Each game of Paper Tales consists of 4 rounds, each round consists of 5 phases, a drafting phase where you acquire new cards to play, a hiring phase where you choose which of the cards in your hand to place into your tableau, a war phase where you compare army strengths to score victory points, an income phase where you gain money, a building phase where you construct buildings, so long as you have the resources to do so, and finally an aging phase, where all your units get older and/or die. At the end of the 4th round the game ends and the player with the highest victory point total wins.

Paper tales set up ready for a two player game, each player receives a player aid and a set of the 5 buildings.

Drafting in Paper Tales is what you'd expect, take a card out of a hand of 5, pass along the rest of your hand, repeat until the hand is empty. In a two player game there is a slight variation; to give you a better selection each player has a hand of 9, and each round you choose 1 to keep and 1 to discard, this allows you to still see most of the cards over the course of a two player game. Once you have your hand of drafted cards you can start to hire them. You may hire 4 cards, 2 in the front row and two in the back row, typically only the creatures in your front row can fight, so it's best to put your armies up front, and your resource gatherers to the rear.
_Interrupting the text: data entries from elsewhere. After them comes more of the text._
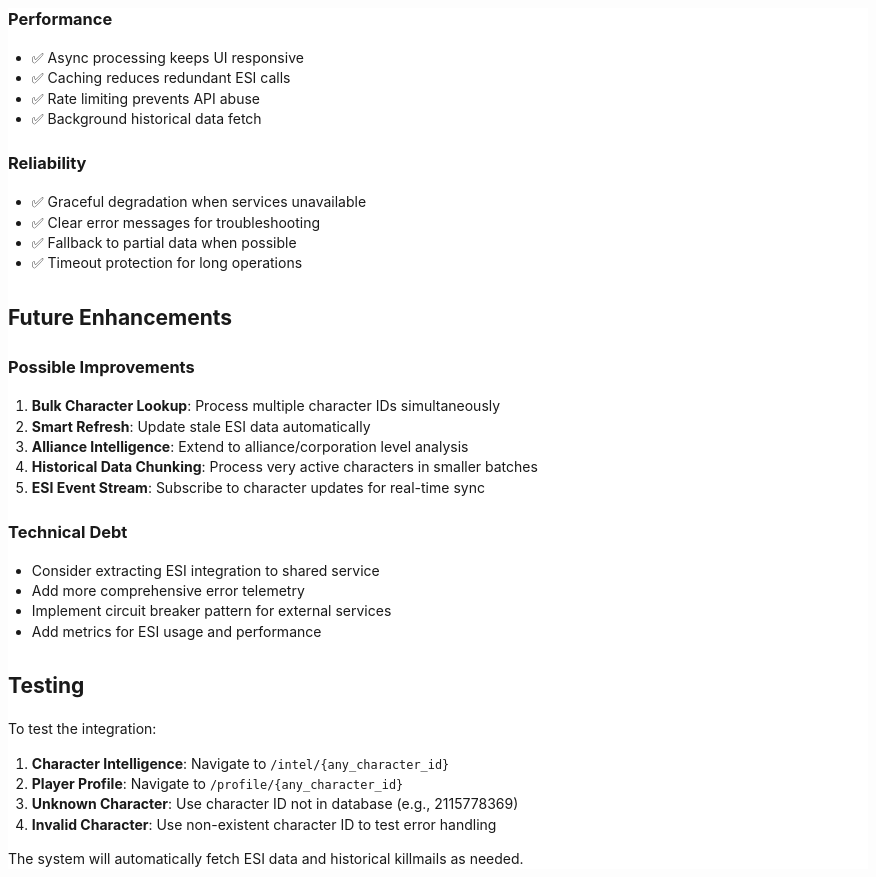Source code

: ### Performance
- ✅ Async processing keeps UI responsive
- ✅ Caching reduces redundant ESI calls
- ✅ Rate limiting prevents API abuse
- ✅ Background historical data fetch

### Reliability
- ✅ Graceful degradation when services unavailable
- ✅ Clear error messages for troubleshooting
- ✅ Fallback to partial data when possible
- ✅ Timeout protection for long operations

## Future Enhancements

### Possible Improvements
1. **Bulk Character Lookup**: Process multiple character IDs simultaneously
2. **Smart Refresh**: Update stale ESI data automatically
3. **Alliance Intelligence**: Extend to alliance/corporation level analysis
4. **Historical Data Chunking**: Process very active characters in smaller batches
5. **ESI Event Stream**: Subscribe to character updates for real-time sync

### Technical Debt
- Consider extracting ESI integration to shared service
- Add more comprehensive error telemetry
- Implement circuit breaker pattern for external services
- Add metrics for ESI usage and performance

## Testing

To test the integration:

1. **Character Intelligence**: Navigate to `/intel/{any_character_id}`
2. **Player Profile**: Navigate to `/profile/{any_character_id}`
3. **Unknown Character**: Use character ID not in database (e.g., 2115778369)
4. **Invalid Character**: Use non-existent character ID to test error handling

The system will automatically fetch ESI data and historical killmails as needed.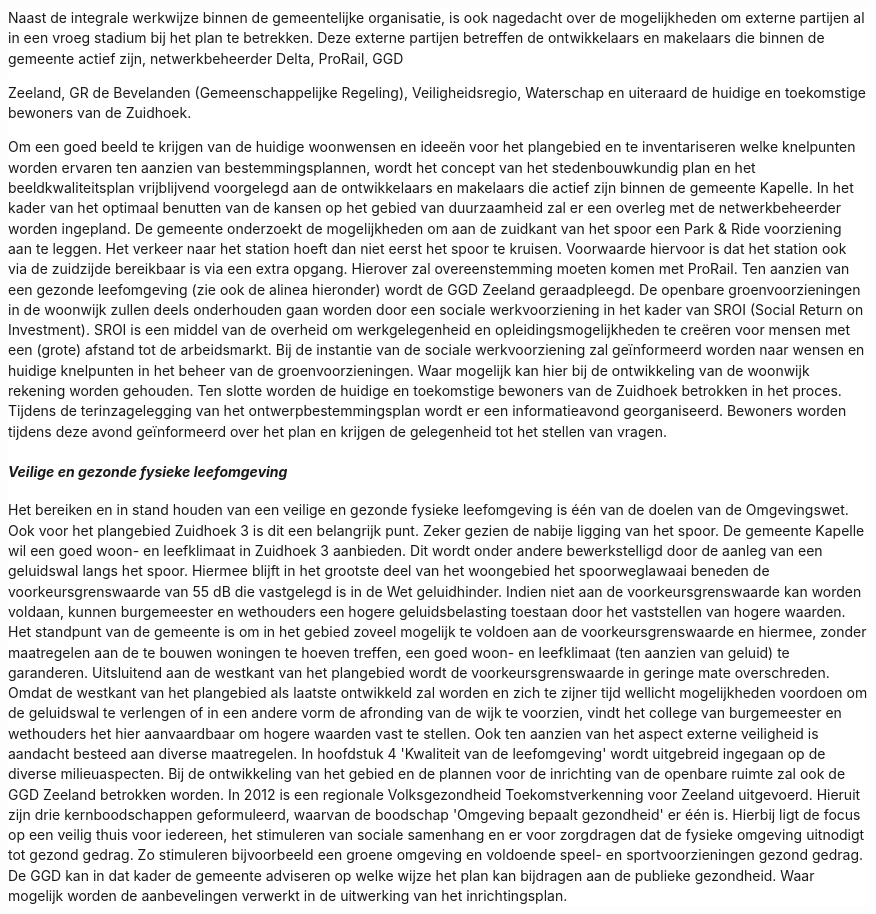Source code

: Naast de integrale werkwijze binnen de gemeentelijke organisatie, is ook nagedacht over de mogelijkheden om externe partijen al in een vroeg stadium bij het plan te betrekken. Deze externe partijen betreffen de ontwikkelaars en makelaars die binnen de gemeente actief zijn, netwerkbeheerder Delta, ProRail, GGD

Zeeland, GR de Bevelanden (Gemeenschappelijke Regeling), Veiligheidsregio, Waterschap en uiteraard de huidige en toekomstige bewoners van de Zuidhoek.

Om een goed beeld te krijgen van de huidige woonwensen en ideeën voor het plangebied en te inventariseren welke knelpunten worden ervaren ten aanzien van bestemmingsplannen, wordt het concept van het stedenbouwkundig plan en het beeldkwaliteitsplan vrijblijvend voorgelegd aan de ontwikkelaars en makelaars die actief zijn binnen de gemeente Kapelle. In het kader van het optimaal benutten van de kansen op het gebied van duurzaamheid zal er een overleg met de netwerkbeheerder worden ingepland. De gemeente onderzoekt de mogelijkheden om aan de zuidkant van het spoor een Park & Ride voorziening aan te leggen. Het verkeer naar het station hoeft dan niet eerst het spoor te kruisen. Voorwaarde hiervoor is dat het station ook via de zuidzijde bereikbaar is via een extra opgang. Hierover zal overeenstemming moeten komen met ProRail. Ten aanzien van een gezonde leefomgeving (zie ook de alinea hieronder) wordt de GGD Zeeland geraadpleegd. De openbare groenvoorzieningen in de woonwijk zullen deels onderhouden gaan worden door een sociale werkvoorziening in het kader van SROI (Social Return on Investment). SROI is een middel van de overheid om werkgelegenheid en opleidingsmogelijkheden te creëren voor mensen met een (grote) afstand tot de arbeidsmarkt. Bij de instantie van de sociale werkvoorziening zal geïnformeerd worden naar wensen en huidige knelpunten in het beheer van de groenvoorzieningen. Waar mogelijk kan hier bij de ontwikkeling van de woonwijk rekening worden gehouden. Ten slotte worden de huidige en toekomstige bewoners van de Zuidhoek betrokken in het proces. Tijdens de terinzagelegging van het ontwerpbestemmingsplan wordt er een informatieavond georganiseerd. Bewoners worden tijdens deze avond geïnformeerd over het plan en krijgen de gelegenheid tot het stellen van vragen.

#### *Veilige en gezonde fysieke leefomgeving*

Het bereiken en in stand houden van een veilige en gezonde fysieke leefomgeving is één van de doelen van de Omgevingswet. Ook voor het plangebied Zuidhoek 3 is dit een belangrijk punt. Zeker gezien de nabije ligging van het spoor. De gemeente Kapelle wil een goed woon- en leefklimaat in Zuidhoek 3 aanbieden. Dit wordt onder andere bewerkstelligd door de aanleg van een geluidswal langs het spoor. Hiermee blijft in het grootste deel van het woongebied het spoorweglawaai beneden de voorkeursgrenswaarde van 55 dB die vastgelegd is in de Wet geluidhinder. Indien niet aan de voorkeursgrenswaarde kan worden voldaan, kunnen burgemeester en wethouders een hogere geluidsbelasting toestaan door het vaststellen van hogere waarden. Het standpunt van de gemeente is om in het gebied zoveel mogelijk te voldoen aan de voorkeursgrenswaarde en hiermee, zonder maatregelen aan de te bouwen woningen te hoeven treffen, een goed woon- en leefklimaat (ten aanzien van geluid) te garanderen. Uitsluitend aan de westkant van het plangebied wordt de voorkeursgrenswaarde in geringe mate overschreden. Omdat de westkant van het plangebied als laatste ontwikkeld zal worden en zich te zijner tijd wellicht mogelijkheden voordoen om de geluidswal te verlengen of in een andere vorm de afronding van de wijk te voorzien, vindt het college van burgemeester en wethouders het hier aanvaardbaar om hogere waarden vast te stellen. Ook ten aanzien van het aspect externe veiligheid is aandacht besteed aan diverse maatregelen. In hoofdstuk 4 'Kwaliteit van de leefomgeving' wordt uitgebreid ingegaan op de diverse milieuaspecten. Bij de ontwikkeling van het gebied en de plannen voor de inrichting van de openbare ruimte zal ook de GGD Zeeland betrokken worden. In 2012 is een regionale Volksgezondheid Toekomstverkenning voor Zeeland uitgevoerd. Hieruit zijn drie kernboodschappen geformuleerd, waarvan de boodschap 'Omgeving bepaalt gezondheid' er één is. Hierbij ligt de focus op een veilig thuis voor iedereen, het stimuleren van sociale samenhang en er voor zorgdragen dat de fysieke omgeving uitnodigt tot gezond gedrag. Zo stimuleren bijvoorbeeld een groene omgeving en voldoende speel- en sportvoorzieningen gezond gedrag. De GGD kan in dat kader de gemeente adviseren op welke wijze het plan kan bijdragen aan de publieke gezondheid. Waar mogelijk worden de aanbevelingen verwerkt in de uitwerking van het inrichtingsplan.
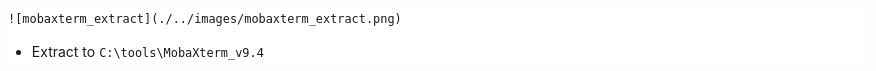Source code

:     ![mobaxterm_extract](./../images/mobaxterm_extract.png)

- Extract to `C:\tools\MobaXterm_v9.4`
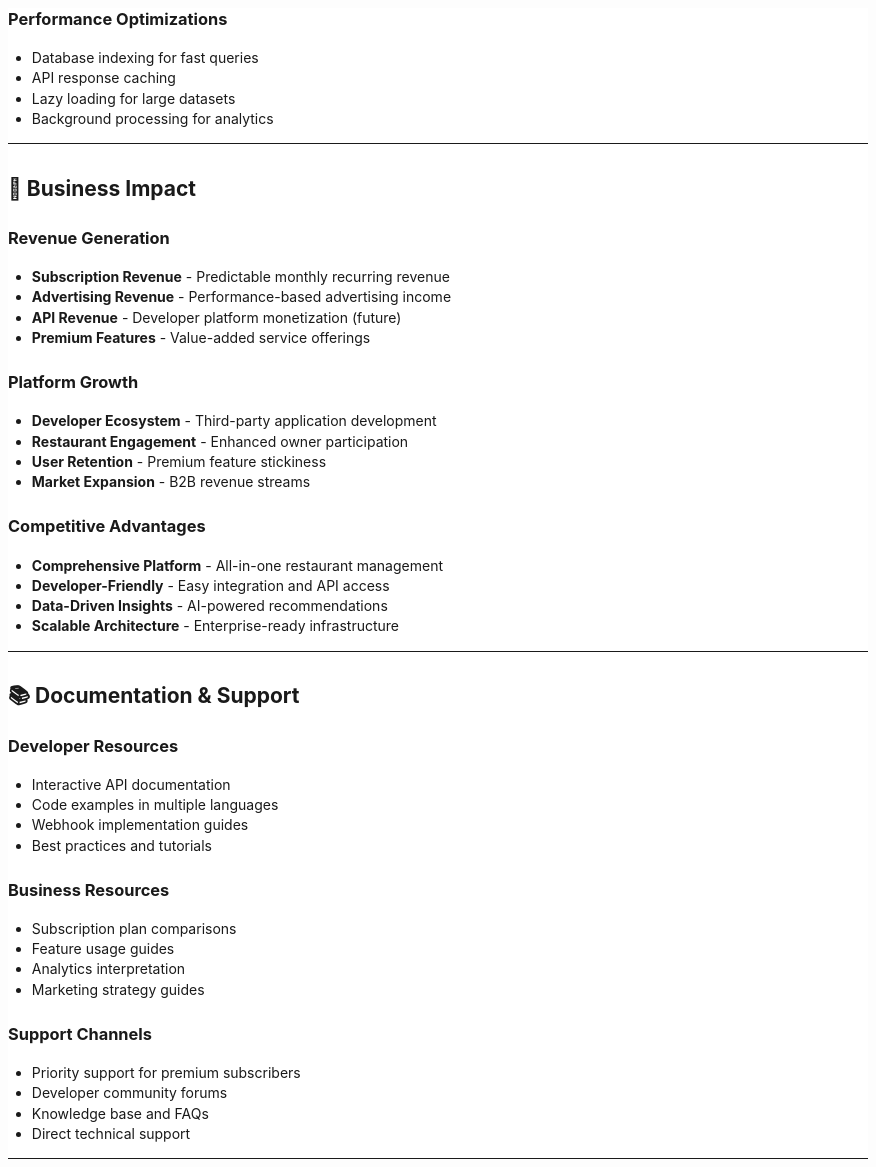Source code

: ### Performance Optimizations
- Database indexing for fast queries
- API response caching
- Lazy loading for large datasets
- Background processing for analytics

---

## 🎯 Business Impact

### Revenue Generation
- **Subscription Revenue** - Predictable monthly recurring revenue
- **Advertising Revenue** - Performance-based advertising income
- **API Revenue** - Developer platform monetization (future)
- **Premium Features** - Value-added service offerings

### Platform Growth
- **Developer Ecosystem** - Third-party application development
- **Restaurant Engagement** - Enhanced owner participation
- **User Retention** - Premium feature stickiness
- **Market Expansion** - B2B revenue streams

### Competitive Advantages
- **Comprehensive Platform** - All-in-one restaurant management
- **Developer-Friendly** - Easy integration and API access
- **Data-Driven Insights** - AI-powered recommendations
- **Scalable Architecture** - Enterprise-ready infrastructure

---

## 📚 Documentation & Support

### Developer Resources
- Interactive API documentation
- Code examples in multiple languages
- Webhook implementation guides
- Best practices and tutorials

### Business Resources
- Subscription plan comparisons
- Feature usage guides
- Analytics interpretation
- Marketing strategy guides

### Support Channels
- Priority support for premium subscribers
- Developer community forums
- Knowledge base and FAQs
- Direct technical support

---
The more powerful characters will often set you back some gold in order to play them, but are often well worth the investment.

Warring against other players is simply a comparison of numbers, if your armies strength is 6 and theirs is 5 then you will win and gain 3 victory points. In a two player game you can earn an extra 3 victory points if your armies are double the size of your opponents. Buildings are where a lot of the games strategy comes in, there are 5 buildings and each can be built at level 1 or level 2. Each building has an ability at each level, such as the keep providing extra military strength depending on your wood supply, or the town which produces extra resources, helping with future buildings. Each building requires you to have a certain amount of resources to build it, and a further amount to upgrade it to level 2, in addition you need to spend two gold per building you already own as a land tax. The first time you build a level 2 building you unlock a 5th slot to hire troops in, so aiming to do that in the first turn can be a huge difference.

There is a huge variety in cards, some are cheap, but useless in a fight, while others are expensive and powerful, but much rarer in the deck and often have caveats to their power

Most cards in Paper Tales can only survive 2 rounds, at the end of each round every card you have in play dies if it already has an age token on it, after that you add an age token to all still living cards. There are a few exceptions to the rules, some cards stick around a little longer, while others go into play "old". This works well to prevent players relying on one good card for the whole game, you might draft the perfect set of cards for a meat-heavy strategy in the first round, but unless you get lucky enough to find more cards then by round 3 your combo is naught but dust and bones.

Paper Tales is a really nice little drafting game, there are certainly some very interesting tactics in it that allow you to approach victory from several ways. Having said that some strategies did seem a little unbalanced in a two player game. Wars seemed weaker with only 3/6 points available per round (rather than 12 in a 5 player game), conversely a card which rewarded you for adding age tokens to it almost always seemed to be the kingmaker. There is definitely a lot of fun to be had from Paper Tales, it fills the middle ground between filler and short games which can be a useful length for a game to be. I don't foresee Paper Tales being a game that we play for a long time, even after a few plays it feels like most of the strategies have been explored. But while it is still new and fresh the games are great fun.